Каганов глянул на часы и ахнул:
— Четверть седьмого… Ничего себе! Немедленно в цех!
— Как говорится, всем по местам?
— Да. Сразу же, тем более что завтрака у нас не бывает.
— Это я понял уже. И ужина тоже.
— И ужина. Но опять поговорить как-нибудь вечерком мне с вами хотелось бы. Может, придете?
— А если вместе с Зимовцом? Можно?
— Конечно. Ко мне один знакомый обещал зайти только что из Сталинграда. Я вам дам знать тогда. Просветимся, а то в газетах общие слова. Не доверяют нашему брату подробностей. Обидно даже.
— Вы же отвечаете за печать?!
— Только за свою, заводскую. Уж в своей-то мы напишем все как есть, будьте спокойны.
— И про Сталинград?
— И про него, конечно. Нам про себя, про завод свой, нельзя почти ничего писать — военная тайна, а про Сталинград и можно и нужно.
— Да, ведь это тоже военная тайна.
— Тайн разглашать мы не будем, но правду людям надо говорить обязательно. А то слухи начинают ползти, что хуже всего на свете.
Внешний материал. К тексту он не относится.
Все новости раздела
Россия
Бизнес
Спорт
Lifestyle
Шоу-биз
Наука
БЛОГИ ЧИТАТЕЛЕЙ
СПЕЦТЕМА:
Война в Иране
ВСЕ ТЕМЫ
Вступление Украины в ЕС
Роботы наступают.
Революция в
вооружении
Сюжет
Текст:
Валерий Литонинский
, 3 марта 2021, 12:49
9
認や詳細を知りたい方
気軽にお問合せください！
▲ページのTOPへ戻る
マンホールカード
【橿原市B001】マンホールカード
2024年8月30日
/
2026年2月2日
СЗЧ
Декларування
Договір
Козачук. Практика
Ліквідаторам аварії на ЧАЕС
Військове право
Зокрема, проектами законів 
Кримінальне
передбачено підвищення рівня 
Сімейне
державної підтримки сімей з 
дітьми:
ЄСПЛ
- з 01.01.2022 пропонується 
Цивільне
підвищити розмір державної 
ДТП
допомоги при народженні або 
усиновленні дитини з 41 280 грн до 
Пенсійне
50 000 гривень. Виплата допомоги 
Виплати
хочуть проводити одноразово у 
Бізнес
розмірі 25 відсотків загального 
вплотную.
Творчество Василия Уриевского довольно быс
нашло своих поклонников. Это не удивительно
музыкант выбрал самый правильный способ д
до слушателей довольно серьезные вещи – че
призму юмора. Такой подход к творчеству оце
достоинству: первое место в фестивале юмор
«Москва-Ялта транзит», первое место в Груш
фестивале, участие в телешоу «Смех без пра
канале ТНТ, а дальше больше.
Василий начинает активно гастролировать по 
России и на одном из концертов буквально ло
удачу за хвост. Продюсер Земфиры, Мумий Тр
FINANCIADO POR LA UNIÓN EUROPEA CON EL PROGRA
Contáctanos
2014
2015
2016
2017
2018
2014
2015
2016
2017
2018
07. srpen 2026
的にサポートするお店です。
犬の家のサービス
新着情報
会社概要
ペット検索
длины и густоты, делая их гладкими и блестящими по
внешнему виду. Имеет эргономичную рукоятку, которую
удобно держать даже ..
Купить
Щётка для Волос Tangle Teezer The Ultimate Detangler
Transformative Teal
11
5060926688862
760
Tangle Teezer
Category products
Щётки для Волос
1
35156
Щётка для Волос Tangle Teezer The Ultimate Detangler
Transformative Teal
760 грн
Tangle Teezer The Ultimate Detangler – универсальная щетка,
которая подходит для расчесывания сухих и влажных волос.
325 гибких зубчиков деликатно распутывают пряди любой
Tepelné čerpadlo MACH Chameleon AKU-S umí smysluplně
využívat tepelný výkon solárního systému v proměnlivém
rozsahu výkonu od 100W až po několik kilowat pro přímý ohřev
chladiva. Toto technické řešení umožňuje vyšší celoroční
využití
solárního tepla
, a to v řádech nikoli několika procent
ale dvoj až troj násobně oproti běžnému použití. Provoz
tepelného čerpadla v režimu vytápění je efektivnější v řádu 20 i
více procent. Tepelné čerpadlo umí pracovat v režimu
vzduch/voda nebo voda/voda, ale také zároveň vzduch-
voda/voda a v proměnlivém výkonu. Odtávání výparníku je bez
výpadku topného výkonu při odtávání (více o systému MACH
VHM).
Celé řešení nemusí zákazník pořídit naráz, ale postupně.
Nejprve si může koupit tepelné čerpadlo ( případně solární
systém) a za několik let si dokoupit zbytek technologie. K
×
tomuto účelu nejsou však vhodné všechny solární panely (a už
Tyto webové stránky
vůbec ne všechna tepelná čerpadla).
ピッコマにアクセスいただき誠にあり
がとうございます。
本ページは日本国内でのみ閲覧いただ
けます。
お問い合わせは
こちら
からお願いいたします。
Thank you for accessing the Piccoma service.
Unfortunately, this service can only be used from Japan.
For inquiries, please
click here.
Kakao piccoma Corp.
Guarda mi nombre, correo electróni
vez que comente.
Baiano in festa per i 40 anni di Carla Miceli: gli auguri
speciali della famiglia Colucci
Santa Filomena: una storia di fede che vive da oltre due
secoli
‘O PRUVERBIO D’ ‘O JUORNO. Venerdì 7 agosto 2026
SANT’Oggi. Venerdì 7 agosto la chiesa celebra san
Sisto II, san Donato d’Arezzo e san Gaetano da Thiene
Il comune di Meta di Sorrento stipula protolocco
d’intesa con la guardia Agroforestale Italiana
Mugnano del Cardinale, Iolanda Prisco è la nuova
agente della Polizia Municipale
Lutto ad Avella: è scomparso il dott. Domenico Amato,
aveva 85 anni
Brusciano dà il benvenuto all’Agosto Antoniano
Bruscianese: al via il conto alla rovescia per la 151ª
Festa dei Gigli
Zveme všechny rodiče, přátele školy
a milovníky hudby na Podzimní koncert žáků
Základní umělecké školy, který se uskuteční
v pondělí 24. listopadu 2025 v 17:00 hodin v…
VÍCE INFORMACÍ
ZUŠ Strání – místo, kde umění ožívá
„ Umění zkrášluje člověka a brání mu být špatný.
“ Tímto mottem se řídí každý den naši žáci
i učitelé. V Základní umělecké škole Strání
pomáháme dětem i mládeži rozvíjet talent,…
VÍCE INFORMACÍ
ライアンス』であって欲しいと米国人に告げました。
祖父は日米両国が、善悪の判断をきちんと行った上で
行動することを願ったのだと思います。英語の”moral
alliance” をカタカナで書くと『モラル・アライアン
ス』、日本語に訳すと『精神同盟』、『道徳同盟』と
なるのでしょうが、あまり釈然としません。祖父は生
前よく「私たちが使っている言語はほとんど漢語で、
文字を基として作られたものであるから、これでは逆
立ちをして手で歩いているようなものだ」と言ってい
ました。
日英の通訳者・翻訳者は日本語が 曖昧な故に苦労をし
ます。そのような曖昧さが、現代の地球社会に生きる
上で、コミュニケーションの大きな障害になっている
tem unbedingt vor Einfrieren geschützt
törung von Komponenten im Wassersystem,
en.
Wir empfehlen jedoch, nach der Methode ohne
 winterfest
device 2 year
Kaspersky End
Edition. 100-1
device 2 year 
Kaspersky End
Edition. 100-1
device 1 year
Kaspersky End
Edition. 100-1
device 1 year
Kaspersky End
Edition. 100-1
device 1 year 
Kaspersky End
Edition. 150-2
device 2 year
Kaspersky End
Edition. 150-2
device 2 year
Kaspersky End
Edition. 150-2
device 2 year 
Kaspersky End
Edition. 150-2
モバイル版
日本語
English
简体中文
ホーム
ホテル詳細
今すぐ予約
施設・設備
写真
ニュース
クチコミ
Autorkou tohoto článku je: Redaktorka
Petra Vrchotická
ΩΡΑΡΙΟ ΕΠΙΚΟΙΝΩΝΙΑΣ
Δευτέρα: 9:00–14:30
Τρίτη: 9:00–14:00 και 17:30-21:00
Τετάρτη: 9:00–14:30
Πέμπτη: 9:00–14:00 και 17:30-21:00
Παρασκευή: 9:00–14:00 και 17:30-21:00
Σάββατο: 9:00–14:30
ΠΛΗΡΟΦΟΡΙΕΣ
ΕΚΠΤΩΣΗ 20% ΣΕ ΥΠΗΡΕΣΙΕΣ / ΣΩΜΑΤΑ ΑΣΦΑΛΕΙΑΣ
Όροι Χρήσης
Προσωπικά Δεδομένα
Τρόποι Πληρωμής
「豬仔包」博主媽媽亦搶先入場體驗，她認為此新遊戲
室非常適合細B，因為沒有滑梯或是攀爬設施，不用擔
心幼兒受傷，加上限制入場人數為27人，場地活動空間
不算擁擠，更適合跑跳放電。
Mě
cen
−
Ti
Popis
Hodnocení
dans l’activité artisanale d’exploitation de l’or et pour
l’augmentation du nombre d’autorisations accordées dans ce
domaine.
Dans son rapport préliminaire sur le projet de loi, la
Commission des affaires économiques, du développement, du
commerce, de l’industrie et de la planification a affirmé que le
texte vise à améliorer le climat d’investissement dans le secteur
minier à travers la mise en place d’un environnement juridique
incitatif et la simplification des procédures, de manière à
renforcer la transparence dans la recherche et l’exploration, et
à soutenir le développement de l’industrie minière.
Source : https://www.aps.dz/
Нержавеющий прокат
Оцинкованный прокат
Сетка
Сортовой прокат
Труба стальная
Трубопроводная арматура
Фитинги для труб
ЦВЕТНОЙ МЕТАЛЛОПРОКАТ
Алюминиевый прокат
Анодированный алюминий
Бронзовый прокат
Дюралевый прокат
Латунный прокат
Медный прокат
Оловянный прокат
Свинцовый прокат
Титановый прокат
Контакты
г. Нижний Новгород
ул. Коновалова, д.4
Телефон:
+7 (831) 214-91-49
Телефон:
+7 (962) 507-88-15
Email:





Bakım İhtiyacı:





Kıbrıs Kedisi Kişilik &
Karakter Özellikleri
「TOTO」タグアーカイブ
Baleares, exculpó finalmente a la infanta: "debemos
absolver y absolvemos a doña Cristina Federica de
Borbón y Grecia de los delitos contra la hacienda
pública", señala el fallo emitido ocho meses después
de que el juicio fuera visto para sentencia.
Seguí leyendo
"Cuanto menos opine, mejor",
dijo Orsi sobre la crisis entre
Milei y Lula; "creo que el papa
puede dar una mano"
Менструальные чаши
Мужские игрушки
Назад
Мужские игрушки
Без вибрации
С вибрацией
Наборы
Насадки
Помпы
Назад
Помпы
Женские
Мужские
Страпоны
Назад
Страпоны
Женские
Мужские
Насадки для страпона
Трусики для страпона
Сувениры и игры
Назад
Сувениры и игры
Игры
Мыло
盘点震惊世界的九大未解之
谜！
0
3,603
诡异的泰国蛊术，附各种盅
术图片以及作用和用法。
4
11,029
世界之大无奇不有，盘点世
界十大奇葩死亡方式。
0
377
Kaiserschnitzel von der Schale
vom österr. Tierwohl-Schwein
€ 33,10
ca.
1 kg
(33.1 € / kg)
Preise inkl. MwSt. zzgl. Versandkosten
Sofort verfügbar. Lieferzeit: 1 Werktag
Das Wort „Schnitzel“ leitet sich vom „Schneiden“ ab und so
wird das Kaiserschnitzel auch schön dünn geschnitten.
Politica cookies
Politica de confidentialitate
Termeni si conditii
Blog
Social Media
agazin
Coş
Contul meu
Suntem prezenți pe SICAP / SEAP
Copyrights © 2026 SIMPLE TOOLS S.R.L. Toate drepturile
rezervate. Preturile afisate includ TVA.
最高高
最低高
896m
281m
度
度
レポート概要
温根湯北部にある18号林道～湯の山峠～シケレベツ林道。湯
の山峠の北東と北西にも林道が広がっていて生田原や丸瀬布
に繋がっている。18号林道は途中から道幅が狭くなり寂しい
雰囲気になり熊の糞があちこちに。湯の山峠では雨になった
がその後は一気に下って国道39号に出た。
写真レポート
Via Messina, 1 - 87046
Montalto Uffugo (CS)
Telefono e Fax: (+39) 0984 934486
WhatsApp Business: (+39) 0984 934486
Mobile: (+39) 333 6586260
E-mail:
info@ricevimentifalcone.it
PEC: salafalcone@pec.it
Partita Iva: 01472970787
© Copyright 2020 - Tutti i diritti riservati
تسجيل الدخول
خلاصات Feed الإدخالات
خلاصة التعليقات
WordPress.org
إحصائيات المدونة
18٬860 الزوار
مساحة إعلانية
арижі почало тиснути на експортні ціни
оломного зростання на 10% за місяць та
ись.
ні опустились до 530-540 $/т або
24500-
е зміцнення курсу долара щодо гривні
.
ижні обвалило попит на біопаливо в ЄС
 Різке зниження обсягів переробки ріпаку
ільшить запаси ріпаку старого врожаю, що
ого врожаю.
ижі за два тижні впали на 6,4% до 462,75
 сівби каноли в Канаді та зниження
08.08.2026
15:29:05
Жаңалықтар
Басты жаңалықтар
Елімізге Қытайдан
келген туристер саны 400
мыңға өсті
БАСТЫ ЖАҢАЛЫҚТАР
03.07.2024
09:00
В эти последние несколько минут Каганов окончательно расположил к себе Слободкина. Больше всего пришлось ему по душе прямота мастера, его умение относиться к человеку с доверием.
Следующие дни работы Слободкина на станке оказались еще труднее первого. К токарю-ремонтнику бежали из всех бригад. Однажды перед перерывом к Слободкину подошел Баденков и попросил, если можно, не ходить в столовую:
— Я договорился, вам обед принесут сюда. Выручите? Наш девятый последнее время на каждой летучке у директора долбают. Сегодня просто до скандала дошло. Мы всех держим. Скоро с меня шкуру снимут…
Слободкин давно уже все понял и не нуждался больше ни в какой агитации, но Баденков, который только что пришел от директора, был в состоянии крайнего возбуждения и не мог остановиться:
— Я вообще хотел отменить перерыв в цехе, но там запретили. Сам Строганов звонил. Тогда я своей властью решил кое-кого накормить прямо тут, на рабочем месте.
— Ну и правильно, — вставил, наконец, слово Слободкин. — Я бы на месте директора вообще подумал о том чтоб рабочих кормили в цехах. Нормальной столовой все равно нет.
— Я на всех совещаниях об этом твержу. Никто слушать не хочет. У Баденкова, говорят, пунктик, мания реорганизации. Поддержите меня при случае! Вы фронтовик к вашему мнению прислушаются.